Floyd Landis, ex-ciclista que pertenceu a uma das equipas de Armstrong revelou muitos detalhes da cultura de doping no ciclismo e concretamente de Armstrong. Lance procedeu a dizer que Landis estava ressentido e que era um renegado que havia testado positivo para doping e negado e que agora afinal admitia apenas por vingança. Toda a gente acreditou em Armstrong, excepto alguns investigadores do FBI que começaram a investigar e acabariam por destapar o véu de todos os esquemas de Armstrong.
Estes episódios, e muitos outros que não vou descrever, mostram aquilo que é pior acerca de Lance Armstrong. A sociopatia deste homem é incrivelmente profunda e o controlo da narrativa era essencial para ele, não interessa quem é prejudicado. Para Lance não há lugar para escrúpulos.
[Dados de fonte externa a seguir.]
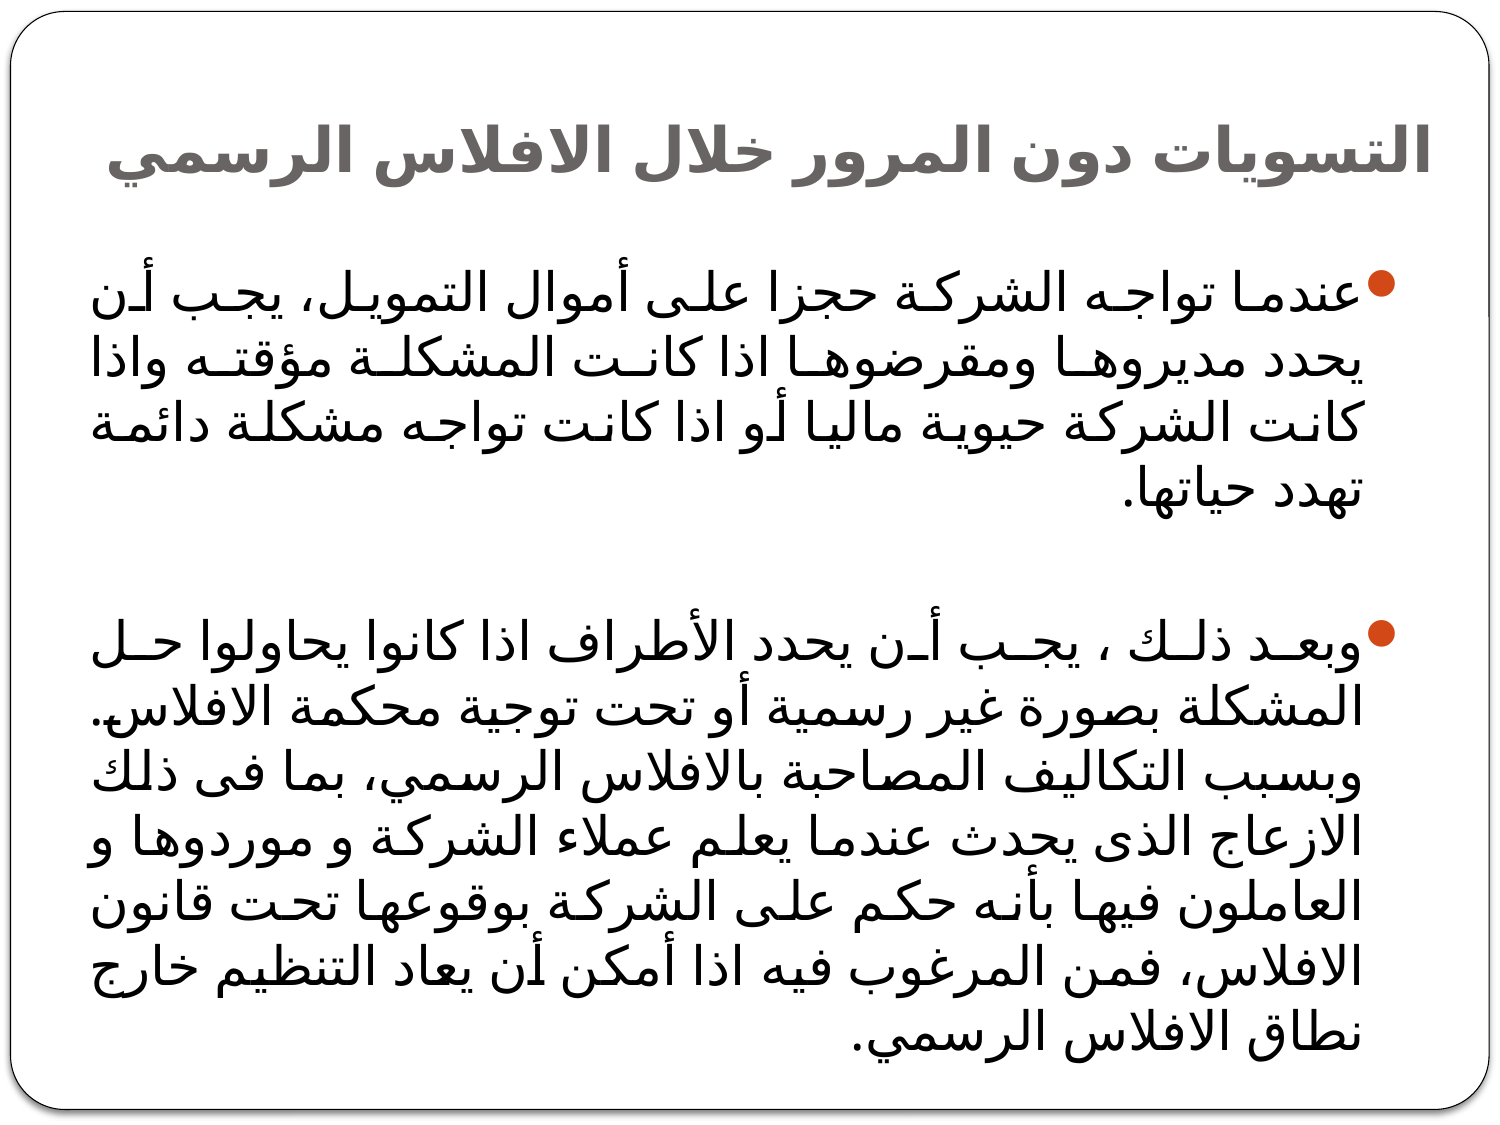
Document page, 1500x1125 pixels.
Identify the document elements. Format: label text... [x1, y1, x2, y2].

title التسويات دون المرور خلال الافلاس الرسمي [37, 45, 1450, 200]
list عندما تواجه الشركة حجزا على أموال التمويل، يجب أن يحدد مديروها ومقرضوها اذا كانت المشكلة مؤقته واذا كانت الشركة حيوية ماليا أو اذا كانت تواجه مشكلة دائمة تهدد حياتها. وبعد ذلك ، يجب أن يحدد الأطراف اذا كانوا يحاولوا حل المشكلة بصورة غير رسمية أو تحت توجية محكمة الافلاس. وبسبب التكاليف المصاحبة بالافلاس الرسمي، بما فى ذلك الازعاج الذى يحدث عندما يعلم عملاء الشركة و موردوها و العاملون فيها بأنه حكم على الشركة بوقوعها تحت قانون الافلاس، فمن المرغوب فيه اذا أمكن أن يعاد التنظيم خارج نطاق الافلاس الرسمي. [75, 249, 1425, 988]
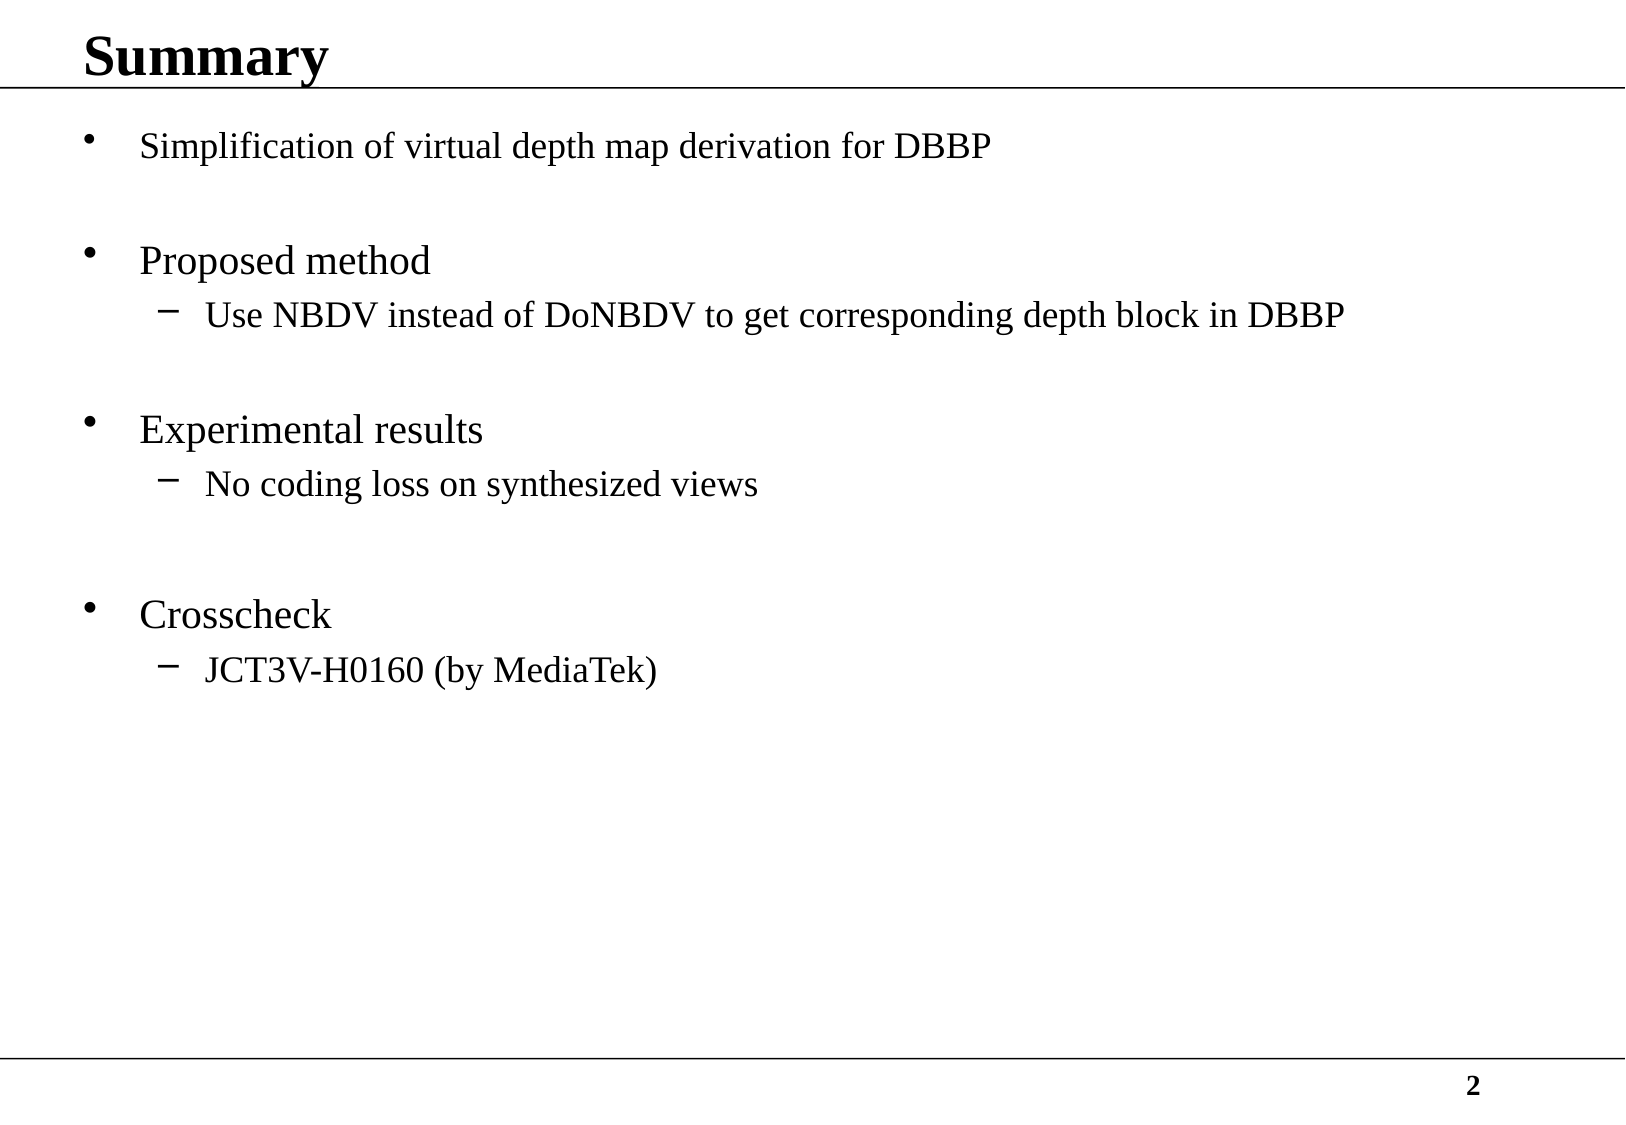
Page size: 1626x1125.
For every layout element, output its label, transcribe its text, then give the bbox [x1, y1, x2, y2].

slide_number 2 [1403, 1058, 1544, 1106]
list Simplification of virtual depth map derivation for DBBP Proposed method Use NBDV instead of DoNBDV to get corresponding depth block in DBBP Experimental results No coding loss on synthesized views Crosscheck JCT3V-H0160 (by MediaTek) [68, 113, 1544, 1005]
title Summary [68, 9, 1484, 94]
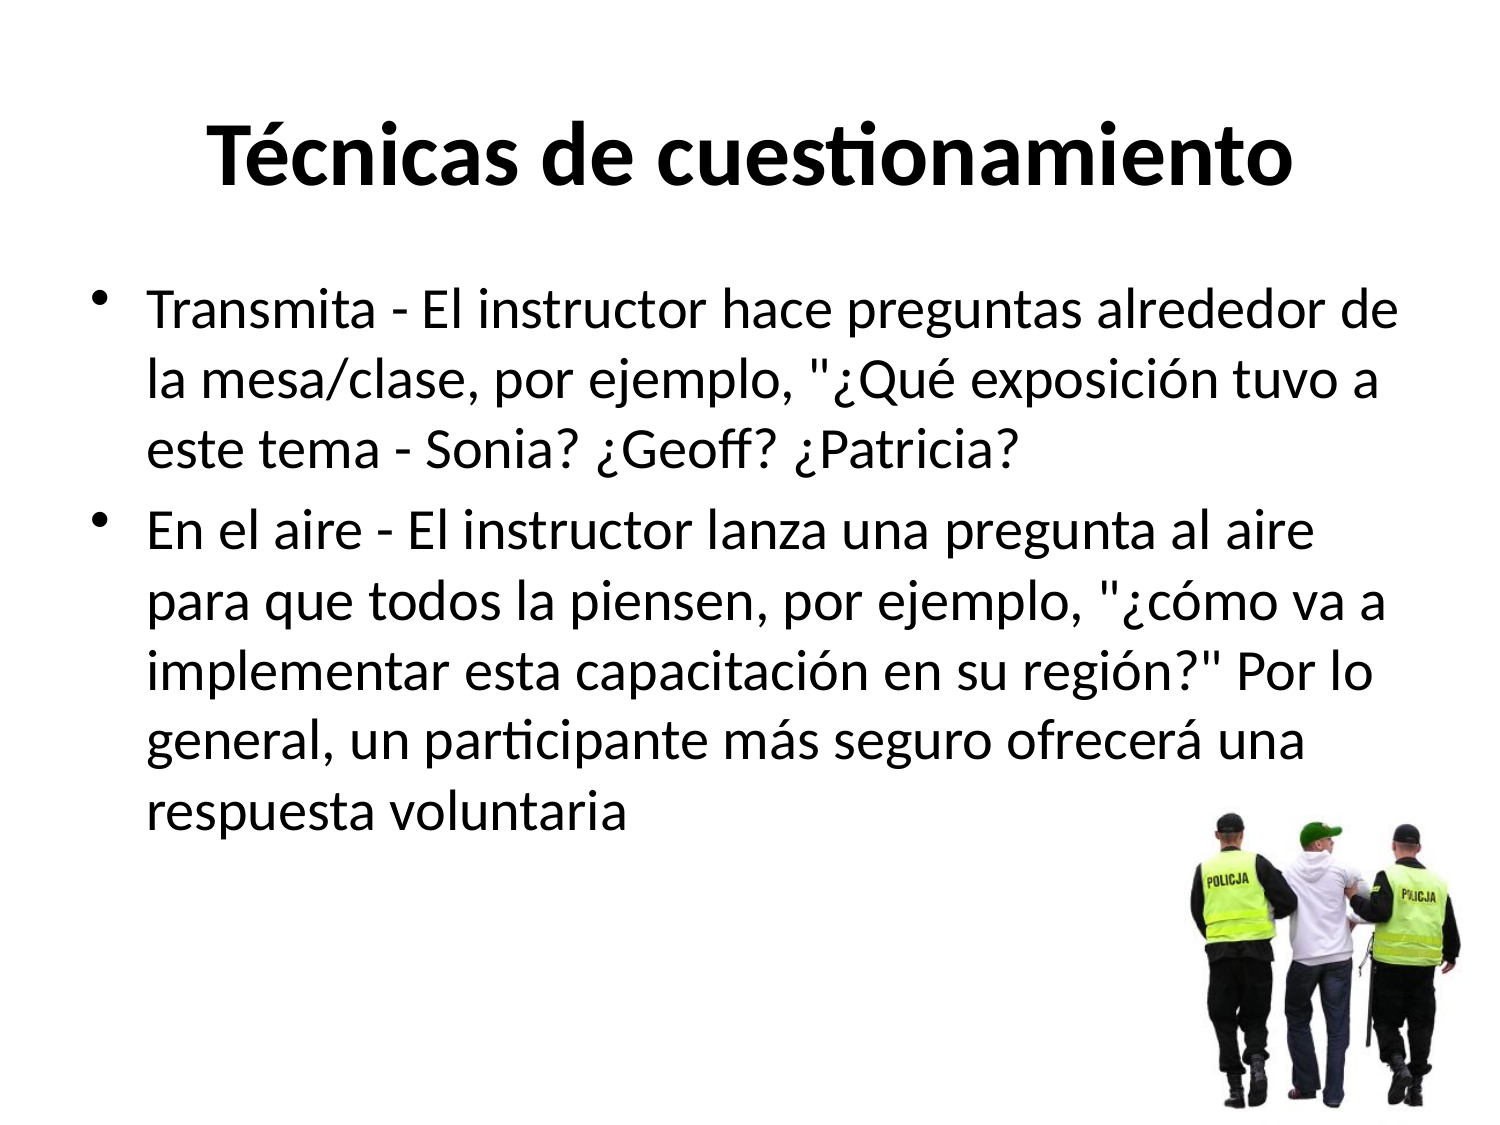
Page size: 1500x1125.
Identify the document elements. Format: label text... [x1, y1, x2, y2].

picture [1174, 778, 1477, 1125]
title Técnicas de cuestionamiento [76, 54, 1427, 244]
list Transmita - El instructor hace preguntas alrededor de la mesa/clase, por ejemplo, "¿Qué exposición tuvo a este tema - Sonia? ¿Geoff? ¿Patricia? En el aire - El instructor lanza una pregunta al aire para que todos la piensen, por ejemplo, "¿cómo va a implementar esta capacitación en su región?" Por lo general, un participante más seguro ofrecerá una respuesta voluntaria [74, 262, 1426, 1006]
Tem de ser tudo consoante a sua vontade.
Estas são as razões pelas quais é impróprio continuar a considerar Armstrong um campeão. A desilusão que ele provocou em muitos fans, como eu, e em muitos que sofrem de cancro, para quem ele era um exemplo, é maior do que se possa imaginar. Durante sete anos da minha juventude eu tive um herói que me fazia todos os dias pegar numa bicicleta e ir pedalar com tudo o que tinha. Tudo isso é basicamente apagado. Muito pior será para as vítimas de cancro que perdem uma pessoa para quem olhavam para ter esperança num futuro melhor.
Mas a cada um se dá o direito de julgamento, mas para mim a queda de Lance Armstrong apenas mostra que os heróis não o são.